* _Source text_
An image is a sum of waves.
The 2D Fourier transform turns a picture into a list of cosine waves, each at a different frequency and orientation, each with its own amplitude. Add them all back up and you get the picture again.
Below, a small portrait and its spectrum side by side. The centre of the spectrum is the slow stuff — broad shapes, average brightness. The edges are the fast stuff — sharp lines, fine texture. Erase the edges and the picture goes soft. Erase the centre and only the edges remain.
An image, as a sum of waves.
Every image is a sum of 2D cosine waves at different frequencies and orientations. The 2D Fourier transform tells you how much of each. Click any cell of the spectrum to see the wave it represents; drag the radius to keep only nearby frequencies and watch the picture lose, or recover, its details.

* _Task list_
[A] In the Fourier transform text, what happens to the picture when the edges of the spectrum are erased?
[B] Summarize the Fourier transform text in two sentences.
[C] Write the next part of the Fourier transform text, picking up after its last sentence.
The lines that follow come from a separate source.

* _Supplied material_
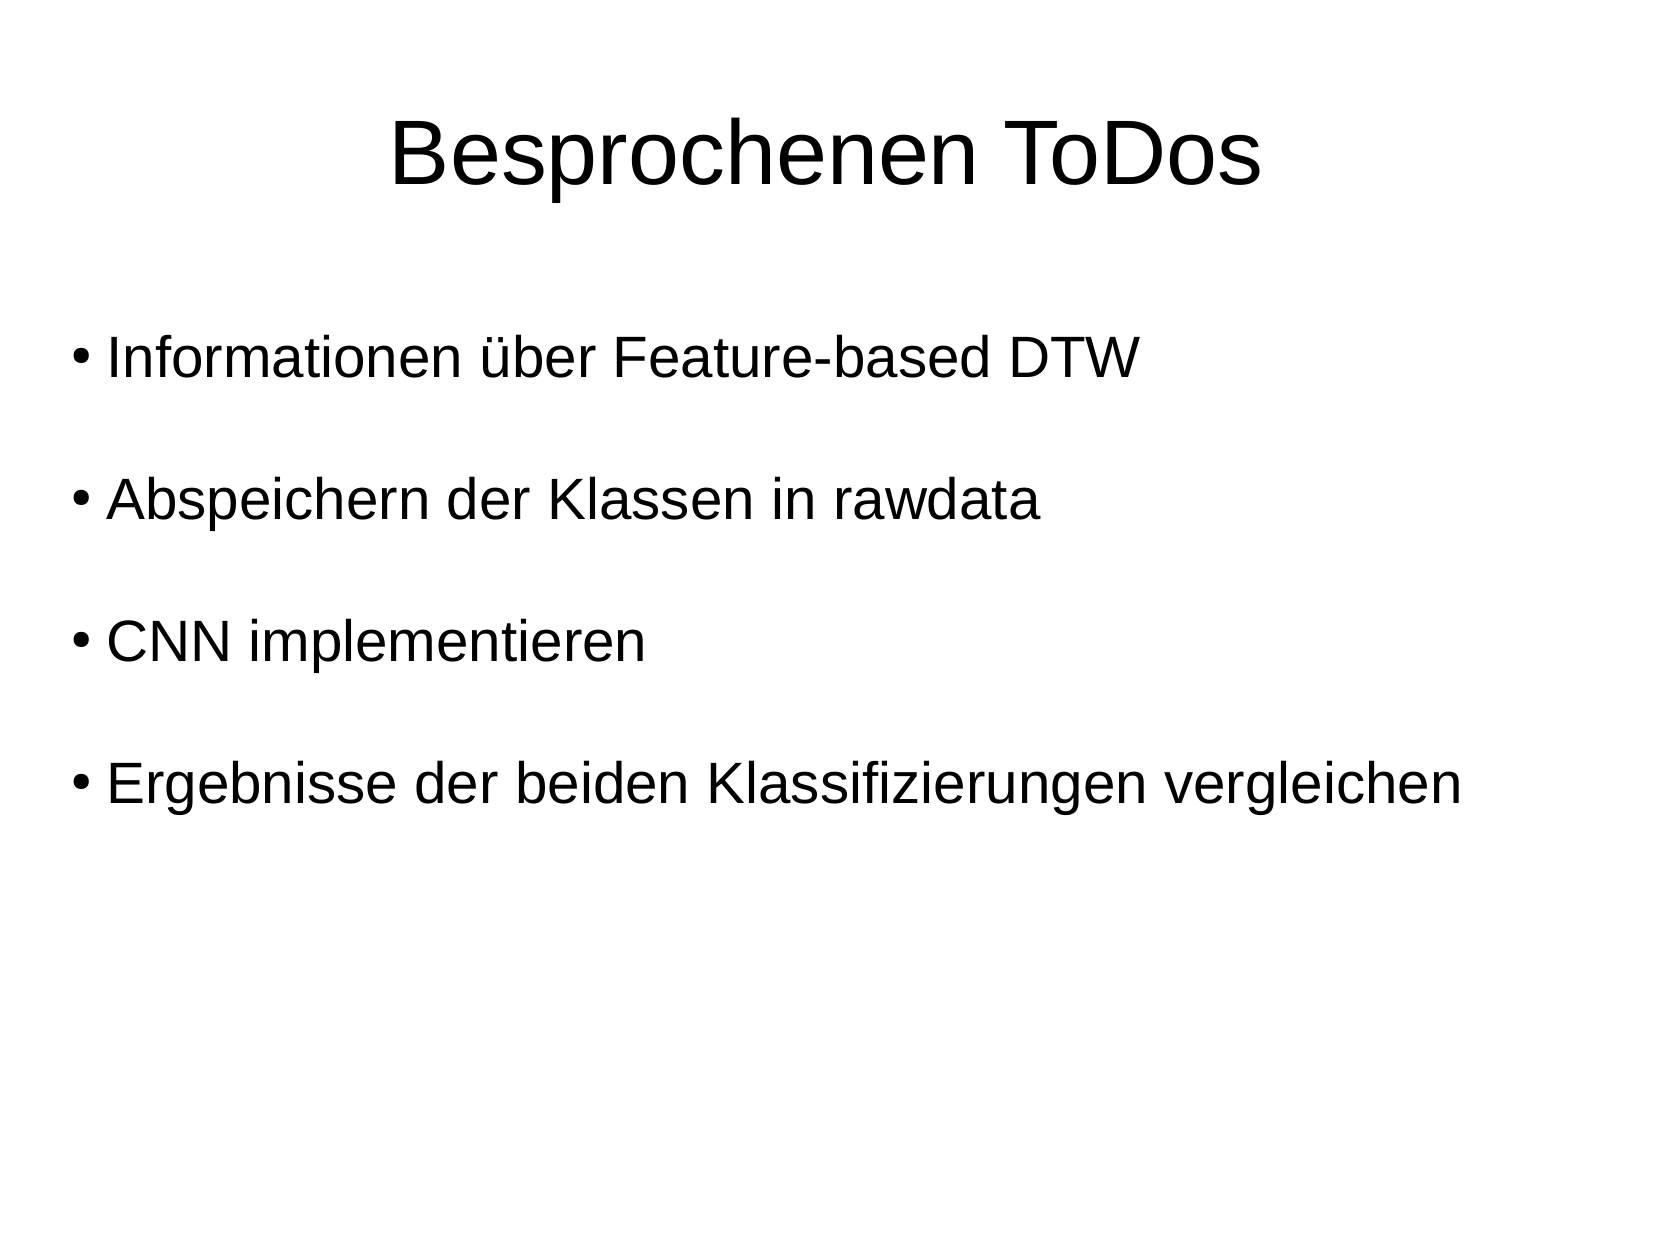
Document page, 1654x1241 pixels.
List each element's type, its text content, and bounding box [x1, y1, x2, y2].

title Besprochenen ToDos [82, 49, 1571, 257]
subtitle Informationen über Feature-based DTW Abspeichern der Klassen in rawdata CNN implementieren Ergebnisse der beiden Klassifizierungen vergleichen [70, 283, 1560, 1139]
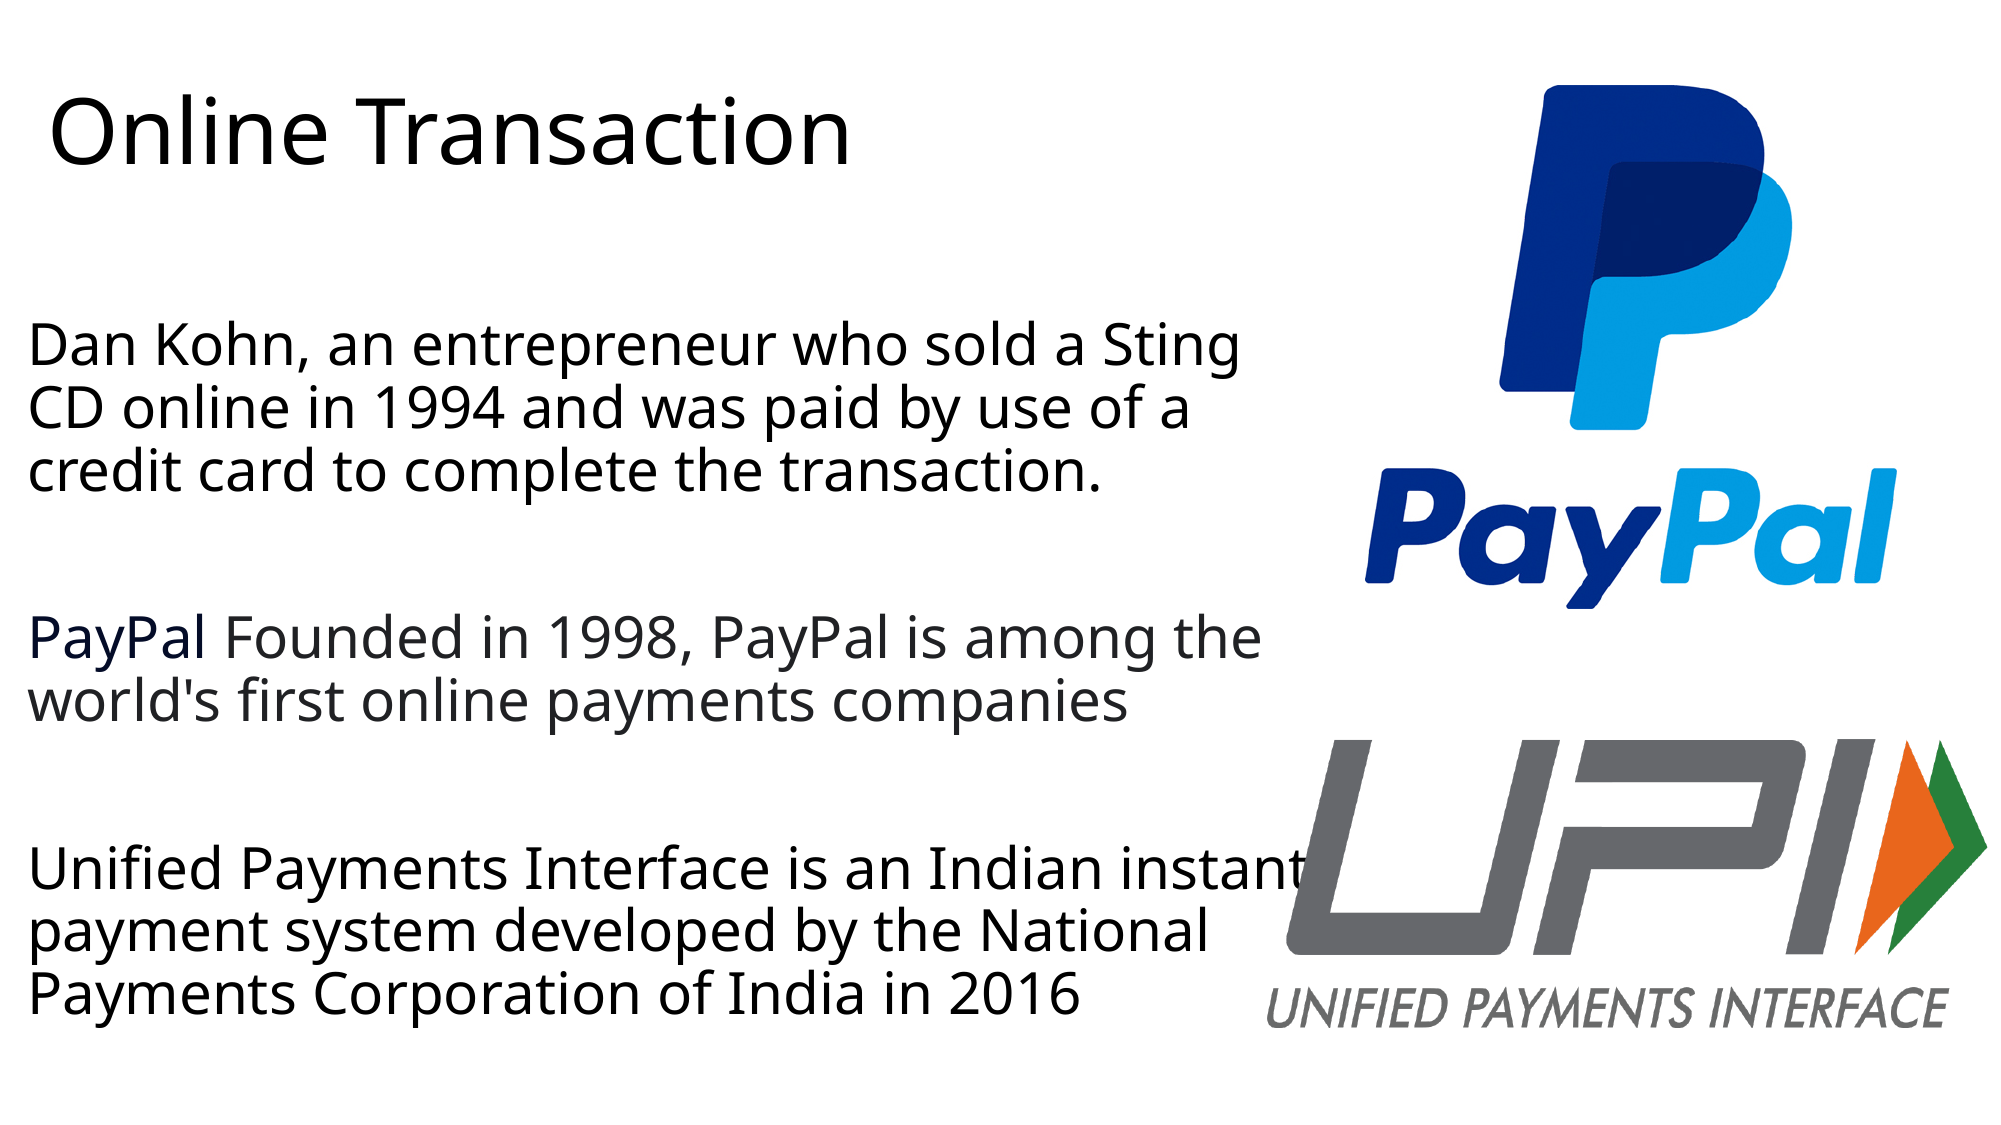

* _Expected outputs_
[A] The picture goes soft.

[B] Every image is a sum of 2D cosine waves at different frequencies and orientations, and the 2D Fourier transform tells how much of each wave the image holds. The center of the spectrum carries broad shapes and average brightness while the edges carry sharp lines and fine texture, so erasing the edges softens the picture and erasing the center leaves only the edges.

[C]
There is one more reason this transform matters, and it is the reason image-kernels and the Fourier transform are really the same essay viewed from two sides: convolution in the spatial domain is multiplication in the frequency domain. Sliding a 3×3 blur kernel across a photograph and multiplying the photograph’s spectrum by a low-pass envelope produce the same result, give or take edge handling.
That is why JPEG works, why MP3 works, why every audio plugin you have ever used works. Reach into the spectrum, scale the frequencies you care less about, transform back. Whole subfields of signal processing are footnotes on this trade.
What we are doing here is the textbook discrete Fourier transform, evaluated naively at O(N⁴). Real systems use the FFT for O(N² log N) per axis. The arithmetic is faster; the picture is the same.